The core.c line 1364 is:
nmi_exit();
(above line is inside do_machine_check()
):
By checking nmi_exit()
https://elixir.bootlin.com/linux/v4.18/source/include/linux/hardirq.h#L78
#define nmi_exit() \
do { \
trace_hardirq_exit(); \
rcu_nmi_exit(); \
BUG_ON(!in_nmi()); \
preempt_count_sub(NMI_OFFSET + HARDIRQ_OFFSET); \
ftrace_nmi_exit(); \
lockdep_on(); \
printk_nmi_exit(); \
} while (0)
It looks like I hit this BUG_ON(!in_nmi());
, but I checked do_machine_check()
, it should still in_nmi
(since line 1255 nmi_enter();
), why BUG_ON(!in_nmi());
was triggerd?
Others:
https://vault.centos.org/8.5.2111/BaseOS/Source/SPackages/kernel-4.18.0-348.el8.src.rpm
I got a kernel BUG, I don't know why it was triggered?
The specific bug you experience attempted to use an invalid opcode: 0000 [#1] SMP NOPTI.
I'll address that, its cause, and how to resolve the issue. First, I'll define some terminology.
A NMI is a hardware interrupt that is exempt from any interrupt-masking enabled by the operating system (e.g. CentOS 8.5).

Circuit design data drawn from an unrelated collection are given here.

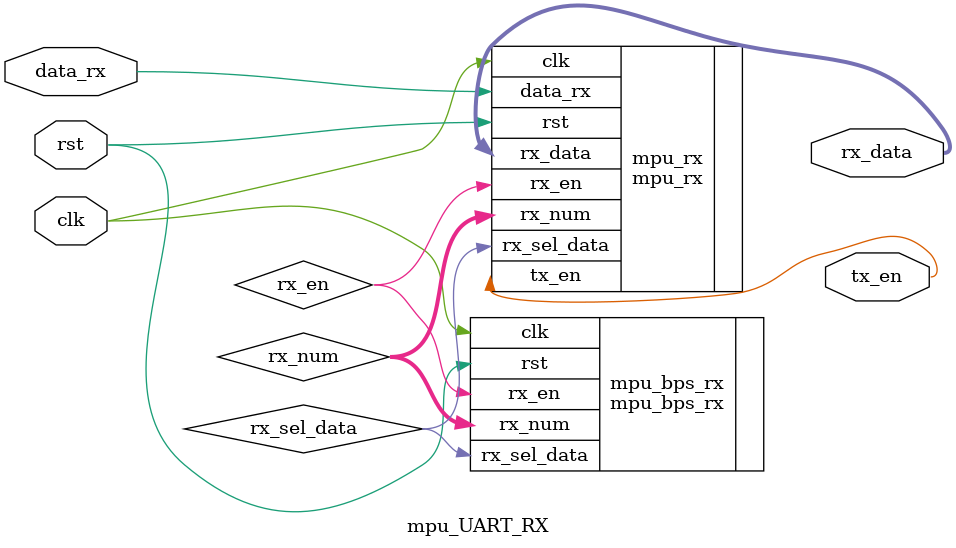
<source format=v>
`timescale 1ns / 1ps
module mpu_UART_RX(
	input clk,
	input rst,
	input data_rx,
	output tx_en,
	output [7:0] rx_data
    );

	wire rx_en;
	wire rx_sel_data;
	wire [3:0] rx_num;

	mpu_bps_rx mpu_bps_rx(
	.clk(clk),
	.rst(rst),
	.rx_en(rx_en),
	
	.rx_sel_data(rx_sel_data),   //波特率的计数的中心点（采集数据的使能信号）
	.rx_num(rx_num)   //一帧数据0~9
    );
	
	mpu_rx mpu_rx(
	.clk(clk),
	.rst(rst),
	.data_rx(data_rx),
	.rx_num(rx_num),
	.rx_sel_data(rx_sel_data),
	
	.rx_en(rx_en),
	.tx_en(tx_en),
	.rx_data(rx_data)
    );

endmodule

</source>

In nearly every situation, it is in response to non-recoverable hardware errors.
Linux has had Intel nested NMI support for as long as I remember. A vulnerability in the Intel nested NMI support was exciting in 2012. Intel has a NMI iret flaw that requires the NMI handler to avoid triggering a page fault or break-point while processing an NMI.

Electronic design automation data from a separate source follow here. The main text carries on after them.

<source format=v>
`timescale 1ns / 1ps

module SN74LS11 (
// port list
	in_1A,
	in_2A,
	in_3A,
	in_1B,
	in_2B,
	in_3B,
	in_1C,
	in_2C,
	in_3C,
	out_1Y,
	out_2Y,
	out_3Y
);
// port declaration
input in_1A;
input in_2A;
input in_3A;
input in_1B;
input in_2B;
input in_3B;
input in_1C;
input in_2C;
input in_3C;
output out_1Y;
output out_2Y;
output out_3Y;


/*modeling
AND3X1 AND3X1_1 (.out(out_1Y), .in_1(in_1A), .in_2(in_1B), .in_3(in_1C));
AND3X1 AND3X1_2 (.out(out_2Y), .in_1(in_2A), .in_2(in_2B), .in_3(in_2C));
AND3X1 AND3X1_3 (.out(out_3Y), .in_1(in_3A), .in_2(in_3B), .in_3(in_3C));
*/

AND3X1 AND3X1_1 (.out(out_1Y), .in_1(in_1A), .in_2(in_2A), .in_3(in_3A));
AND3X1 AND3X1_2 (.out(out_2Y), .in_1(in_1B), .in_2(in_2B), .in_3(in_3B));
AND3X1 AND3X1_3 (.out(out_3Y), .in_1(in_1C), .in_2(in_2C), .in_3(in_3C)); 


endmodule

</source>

Support for nest NMI in ARM64 and PowerPC was committed to Linux on May 20th, 2020.
Starting in Linux 2.6 BUG_ON() is debugging macro for when something goes terribly wrong. If the value passed to the macro is true, the Linux kernel will trigger the invalid instruction. This results in the CPU throwing an invalid opcode exception. Normally if this happens in a process, the process dies. If this happens during an NMI, it's far more serious.
So in_nmi() is a check if the current preempt bit of the current NMI is set to true.
Linux uses this to disables Meltdown (Kernel Page Table Isolation) mitigations. Typically nopti is added to the kernel boot options to disable.
What can I do about it if it's the software? Most Likely
Well how about if it's the a hardware defect? Less Likely
A working theory for this issue is the NMI are being cause by an uncorrected hardware memory error and a coding error creates the circumstances that BUG_ON(!in_nmi()) is checked before the second increased had incremented the preempt_counter.
In this particular case, the original poster used a tool einj_mem_uc to general a simulated memory error. That initiates the NMI.